In Anna Karenina, Tolstoy takes the reader on an emotional journey interspersed with painfully long descriptions of scenery. The book seems to center around Anna Karenina (the title would certainly lead a reader to believe that) but in the end, her death is merely shrugged off, and the story continues.
Anna is a character driven by love and only love. There seems to be no rationale to any of her actions beyond her search for love. This is most obviously shown by her leaving her husband for a lover, but also by her treatment of her son and the way she teaches an English girl because that is the girl she loves. This abandonment of logic over passion certainly lends her towards irrational actions based on feeling, but her needless suicide is still shocking. She certainly has reason to be sad- she has lost her husband, her son and the love of her society. But the reason she dies seems to be for Vronsky. She fears his love for her is waning, and that he remains with her out of duty only.
Anna Karenina was recently remade as a movie starring Keira Knightly, because every 18th century movie ever stars Kiera Knightly. Fortunately the film contains fewer lengthy descriptions of scenery than the book does.
Many identify Anna as a feminist character, and applaud Tolstoy for placing such a character into Russian society at that time. Anna does insist on living life on her own terms, and insists on attending the opera even though she knows there is nothing but scorn for her there. Anna herself is less of a feminist than a women who throws everything her society cherishes away for the idea of love. The sharp contrasts between Anna, who faces exile, public humiliation and eventually suicide for her affair, and her brother Stiva, who faces no punishment at all for his promiscuity, highlights the double standard of the Russian aristocracy.

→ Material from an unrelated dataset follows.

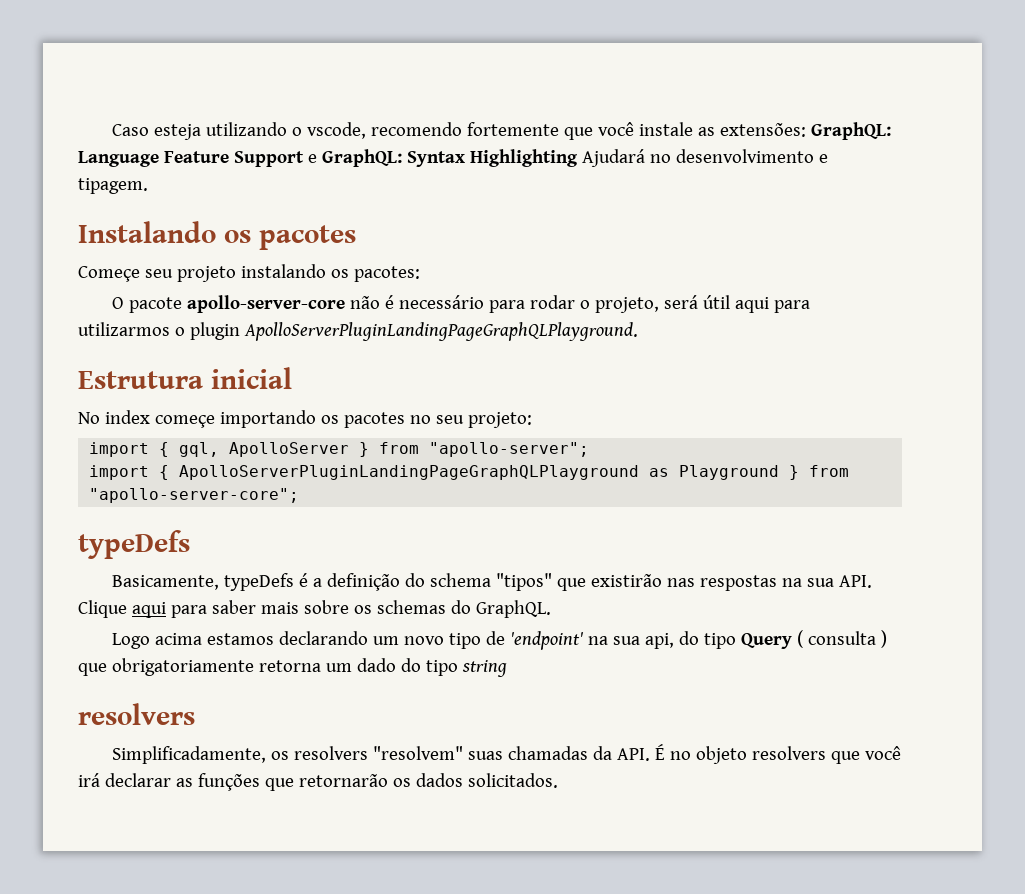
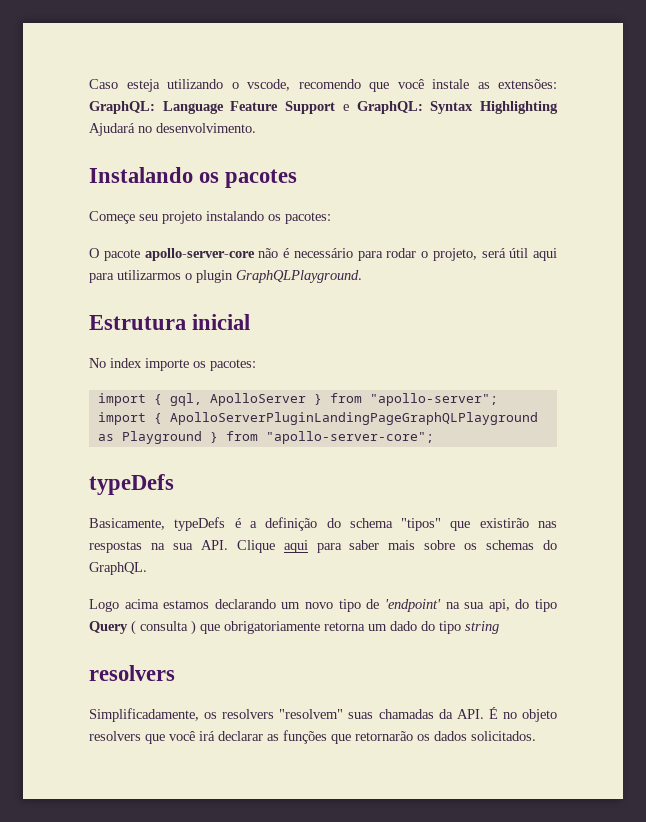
[466,122,559,136] fortemente -> (361, 84) none
[675,149,828,163] [78,178,148,194] desenvolvimento e tipagem. -> [156,123,256,133] desenvolvimento.
[243,322,638,341] ApolloServerPluginLandingPageGraphQLPlayground. -> [236,270,362,283] GraphQLPlayground.
[154,410,532,428] começe importando os pacotes no seu projeto: -> [145,358,256,371] importe os pacotes:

Although he loses out on the namesake, Konstantin Levin is just as central of a character as Anna herself. An awkward aristocrat who never quite fits in and has more than a little trouble with the ladies, Levin’s character has been said to be based off Tolstoy himself. Of course this is second-hand information, as I never met Tolstoy personally. Levin loves a girl named Kitty, but is turned down because Vronsky is expected to propose to her. Vronsky ends up falling in love with Anna, who is already married, and it all gets very complicated and altogether Russian. In the end, Kitty and Levin end up married in the country. Vronsky doesn’t believe in ending his stories like Disney though. No “Anna died, Levin and Kitty are married, happily-ever-after” type endings. Instead, the book drags on about Kitty cleaning the house and the picnics they take. A tree falls and almost crushes Kitty and her son, and Levin saves them and discovers he does believe in faith. And that is where Vronsky decides to end his 900 page novel.